Yeah, that will break fatal logging badly. I see in T115413: " ErrorException from line 136 of /usr/home/saper/public_html/b/includes/WebResponse.php: PHP Warning: Cannot modify header information - headers already sent" when running Special:RunJobs why @aaron added that handler, but it should delegate to MWExceptionHandler::handleError rather than returning false.

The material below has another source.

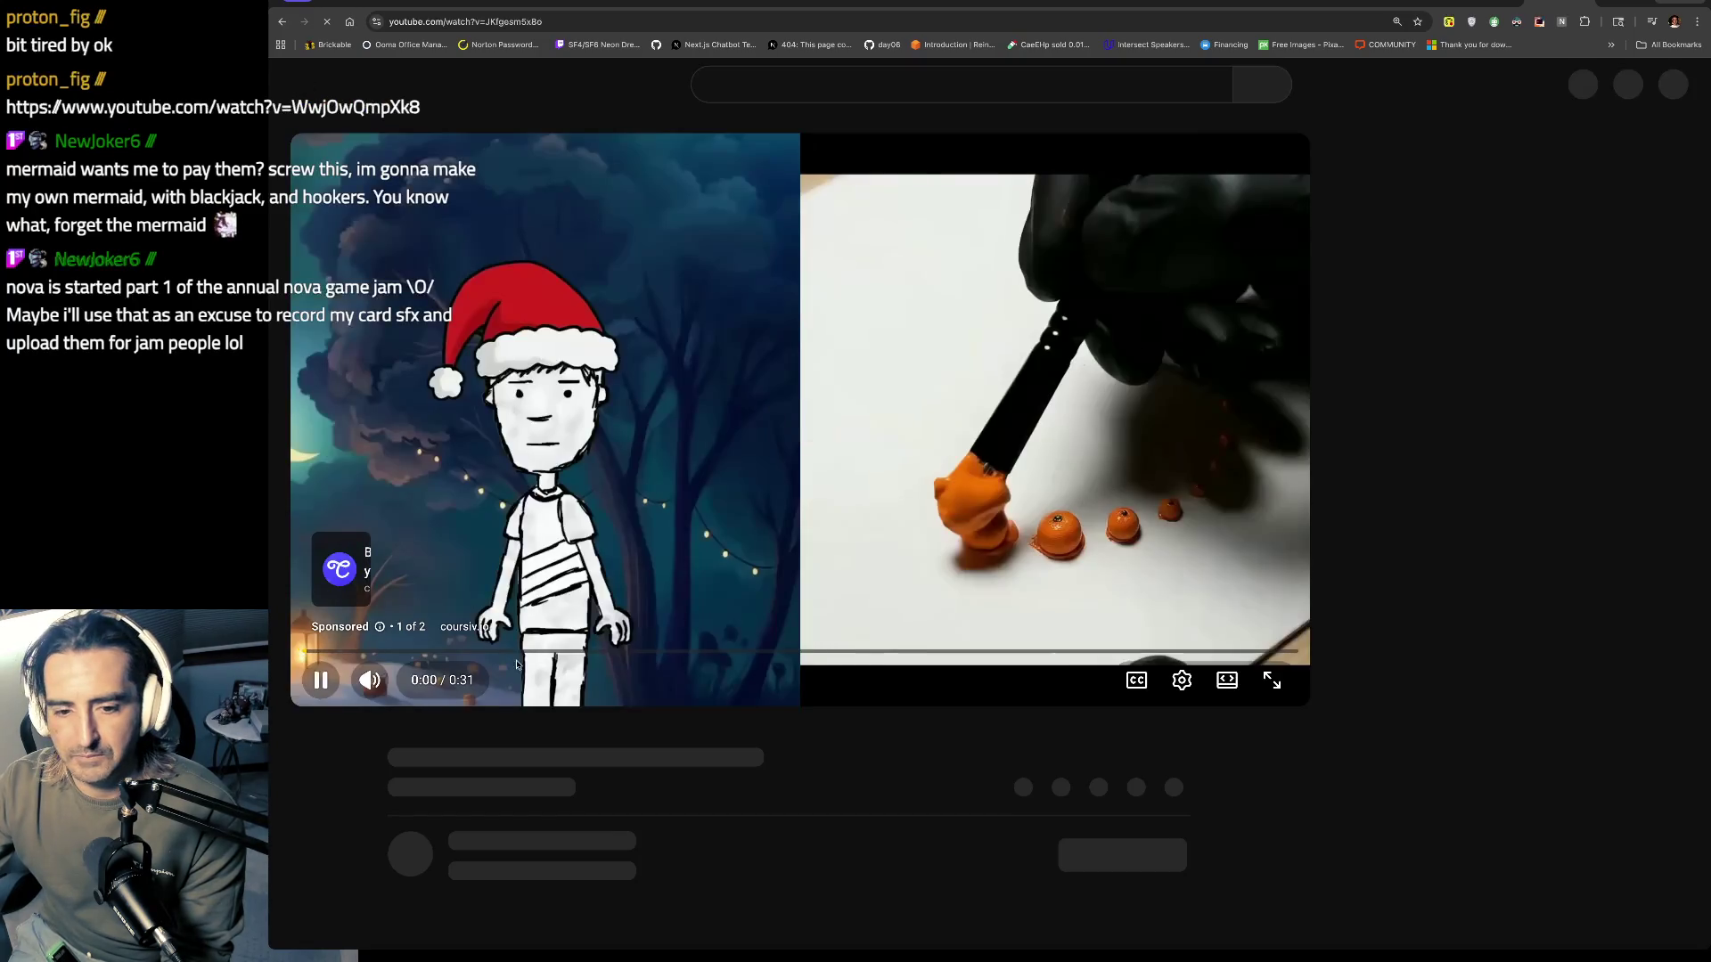
Step: Pause and resume the Proton cover video, then go to Howard Blake's official audio
left_click(1324, 23)
type("https://www.youtube.com/watch?v=WwjOwQmpXk8")
key("Return")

Change 283511 had a related patch set uploaded (by BryanDavis):
SpecialRunJobs: delegate error handling to MWExceptionHandler

https://gerrit.wikimedia.org/r/283511

Change 283555 had a related patch set uploaded (by JanZerebecki):
SpecialRunJobs: delegate error handling to MWExceptionHandler

https://gerrit.wikimedia.org/r/283555

Change 283511 merged by jenkins-bot:
SpecialRunJobs: delegate error handling to MWExceptionHandler

https://gerrit.wikimedia.org/r/283511

Change 283555 merged by jenkins-bot:
SpecialRunJobs: delegate error handling to MWExceptionHandler

https://gerrit.wikimedia.org/r/283555

Mentioned in SAL [2016-04-25T15:07:06Z] <jzerebecki@tin> Synchronized php-1.27.0-wmf.21/includes/specials/SpecialRunJobs.php: wmf21 rMWe411ad62516b T89169 : SpecialRunJobs: delegate error handling to MWExceptionHandler (duration: 00m 37s)

It seems there are cases where MWExceptionHandler with the hhvm we use doesn't work, see T132645#2240440 . With zend php however the same worked.

How did multiline log message handling for errors where HHVM was willing to log traces? T157396: HHVM fills logstash with junk (due to not handling multiline errors?) could use something like that.

I just wanted to note that this still is a problem and apparently many fatals are not even making it into fatal.log these days (as far as I can tell, for example T171295).

Krinkle claimed this task.

As of a few weeks ago when I checked, it seems all fatals are making their way to both fatal.log on mwlog1001 and to Logstash under both type:mediawiki channel:fatal (with stack traces) and under type:hvvm (without stacktraces).

In addition to fatal errors, we also log regular exceptions and php errors (per T45086), under type:mediawiki channel:exception and type:mediawiki channel:error (both with traces), and under type:hhvm (without traces).

See T45086 for removing the traceless duplicates from the hhvm log.

Closing this for now. File new tasks under Wikimedia-Logstash or MediaWiki-Debug-Logger.